P.McC. Well, it wasn’t that definite, you know. It actually wasn’t to do with Linda. Somehow I just heard the word “darkroom” and thought that it had lots of connotations. It could be a dark room, a photographic darkroom or just a room which is dark. And, you know, a fellow saying to a girl, “Come to my darkroom” is a bit like a “Let me take you to the casbah” kind of thing. So I thought of this double meaning and it’s just like a chant that says, “Comma, come along to my darkroom.” And then I added a sort of atmosphere thing in the background and that’s it. It’s supposed to sound like a sort of freaky darkroom or something. But that’s one you can really tell I made up as I went along. Originally
“Darkroom” wasn’t going to be on this album because we had to knock off about eight or nine tracks as at the beginning we had planned a double album then it came down to a single album. So I was going to lose “Darkroom” because the original version is a very long track and goes on through all sorts of little crazy noises. But I edited it down
because I like it, and now it’s on the album.

P. G. It’s interesting you saying that you have some tracks which haven’t been released, because I remember once asking if you had any Beatles or Wings material which you hadn’t released, and you said “no” at the time. And now here you have these extra tracks.

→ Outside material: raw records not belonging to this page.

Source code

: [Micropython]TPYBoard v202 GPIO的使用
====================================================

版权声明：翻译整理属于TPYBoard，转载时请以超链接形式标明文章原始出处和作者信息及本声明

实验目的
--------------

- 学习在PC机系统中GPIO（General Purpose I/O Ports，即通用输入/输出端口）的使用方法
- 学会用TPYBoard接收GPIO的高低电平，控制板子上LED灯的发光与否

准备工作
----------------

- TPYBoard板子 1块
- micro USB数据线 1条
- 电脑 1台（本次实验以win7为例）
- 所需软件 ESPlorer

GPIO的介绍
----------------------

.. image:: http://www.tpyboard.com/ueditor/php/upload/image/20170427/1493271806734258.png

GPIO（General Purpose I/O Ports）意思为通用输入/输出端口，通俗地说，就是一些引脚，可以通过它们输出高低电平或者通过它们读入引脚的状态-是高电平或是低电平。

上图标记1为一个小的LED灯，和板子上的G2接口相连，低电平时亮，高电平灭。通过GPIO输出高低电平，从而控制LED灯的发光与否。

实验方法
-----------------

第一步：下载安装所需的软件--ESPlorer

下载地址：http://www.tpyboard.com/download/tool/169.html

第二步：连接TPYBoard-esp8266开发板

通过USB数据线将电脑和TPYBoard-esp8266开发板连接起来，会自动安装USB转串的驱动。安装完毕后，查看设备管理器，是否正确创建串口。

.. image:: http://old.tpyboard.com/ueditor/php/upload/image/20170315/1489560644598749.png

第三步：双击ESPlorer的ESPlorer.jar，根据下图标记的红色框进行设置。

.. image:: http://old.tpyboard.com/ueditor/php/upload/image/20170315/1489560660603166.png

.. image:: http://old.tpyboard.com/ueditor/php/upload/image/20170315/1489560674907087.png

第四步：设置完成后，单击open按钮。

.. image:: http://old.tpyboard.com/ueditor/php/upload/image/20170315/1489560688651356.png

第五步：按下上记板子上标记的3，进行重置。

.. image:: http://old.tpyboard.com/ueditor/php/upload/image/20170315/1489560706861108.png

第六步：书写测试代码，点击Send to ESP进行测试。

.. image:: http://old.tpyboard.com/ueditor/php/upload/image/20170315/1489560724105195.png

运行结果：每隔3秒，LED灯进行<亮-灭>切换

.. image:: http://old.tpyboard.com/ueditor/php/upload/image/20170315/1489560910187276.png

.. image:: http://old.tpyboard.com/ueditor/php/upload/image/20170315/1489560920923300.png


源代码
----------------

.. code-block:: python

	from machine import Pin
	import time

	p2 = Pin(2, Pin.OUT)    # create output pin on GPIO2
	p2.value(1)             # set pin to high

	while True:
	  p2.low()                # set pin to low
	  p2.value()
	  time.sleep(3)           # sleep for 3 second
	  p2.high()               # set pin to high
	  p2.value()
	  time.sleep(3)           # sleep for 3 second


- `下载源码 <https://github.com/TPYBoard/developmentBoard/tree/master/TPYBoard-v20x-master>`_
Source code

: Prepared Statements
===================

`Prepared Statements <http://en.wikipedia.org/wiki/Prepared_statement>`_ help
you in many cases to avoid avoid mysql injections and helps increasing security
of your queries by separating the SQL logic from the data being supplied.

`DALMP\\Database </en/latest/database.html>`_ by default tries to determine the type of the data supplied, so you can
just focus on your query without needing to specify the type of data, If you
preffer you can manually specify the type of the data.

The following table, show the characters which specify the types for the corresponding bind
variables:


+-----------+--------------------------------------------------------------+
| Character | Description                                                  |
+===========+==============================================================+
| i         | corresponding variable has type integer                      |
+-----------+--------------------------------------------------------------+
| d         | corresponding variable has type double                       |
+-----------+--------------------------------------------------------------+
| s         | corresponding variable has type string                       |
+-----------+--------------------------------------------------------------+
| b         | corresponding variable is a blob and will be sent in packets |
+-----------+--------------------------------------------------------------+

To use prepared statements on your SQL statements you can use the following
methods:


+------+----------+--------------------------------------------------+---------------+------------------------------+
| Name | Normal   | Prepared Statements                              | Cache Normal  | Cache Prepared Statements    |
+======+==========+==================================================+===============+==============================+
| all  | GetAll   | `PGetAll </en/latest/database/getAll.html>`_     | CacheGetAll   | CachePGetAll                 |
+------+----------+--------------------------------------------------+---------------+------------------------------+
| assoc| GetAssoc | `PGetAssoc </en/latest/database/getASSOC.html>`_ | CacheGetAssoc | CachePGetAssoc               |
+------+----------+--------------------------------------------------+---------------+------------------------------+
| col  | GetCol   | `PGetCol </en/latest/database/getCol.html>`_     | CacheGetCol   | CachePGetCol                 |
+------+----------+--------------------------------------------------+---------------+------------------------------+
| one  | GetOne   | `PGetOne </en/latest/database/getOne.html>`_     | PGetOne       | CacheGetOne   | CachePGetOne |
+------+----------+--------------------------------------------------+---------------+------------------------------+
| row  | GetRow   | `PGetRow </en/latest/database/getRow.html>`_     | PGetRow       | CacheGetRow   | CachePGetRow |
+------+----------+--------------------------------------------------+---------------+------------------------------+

P.McC. With the Beatles we were careful about not having unreleased tracks lying around. We used to dig into all the old tracks — like “You Know My Name, Look Up The Number”, which was an unreleased track for a long time. We dug it out and finished it and released it, so that by the time the Beatles finished there weren’t any unreleased things hidden away. But with Wings there are quite a few .. . a few from the “Ram” sessions, which strictly speaking wasn’t Wings, and quite a few off “RedRose Speedway” that didn’t get released. And there’s been the odd songs that just didn’t fit for what people wanted them for – like a film or something. I still say that I’d like to get it all together, finish it all up, and release an album called “Cold Cuts” which would just be all the things that didn’t get released. Some of them are pretty good tracks, some of them are almost better than the ones that did get released!

P.G. The last track on the album is “One Of These Days”, which is, again, a ballad. When you were doing this album, were you concerned with the balance of up tempo numbers, instrumentals and ballads?

P.McC. No, it was really, as I said in the beginning, doing it like a hobby. I wasn’t thinking anything technical about balancing it all out. I left all that until later. In fact, I wasn’t even thinking of it being an album until I got all the tracks together and played them on a cassette in my car; it started to sound like an album. “One Of These Days” all happened when a Hare Krishna bloke came round to see me. He was a nice fellow, very sort of gentle. After he left, I went to the studio and the vibe carried I started writing something a bit more gentle that through a bit particular day. The song seemed right as a very simple thing, and it basically just says: “one of these days I’ll do what I’ve been meaning to
do the rest of my life.” I think it’s something a lot of people can identify with.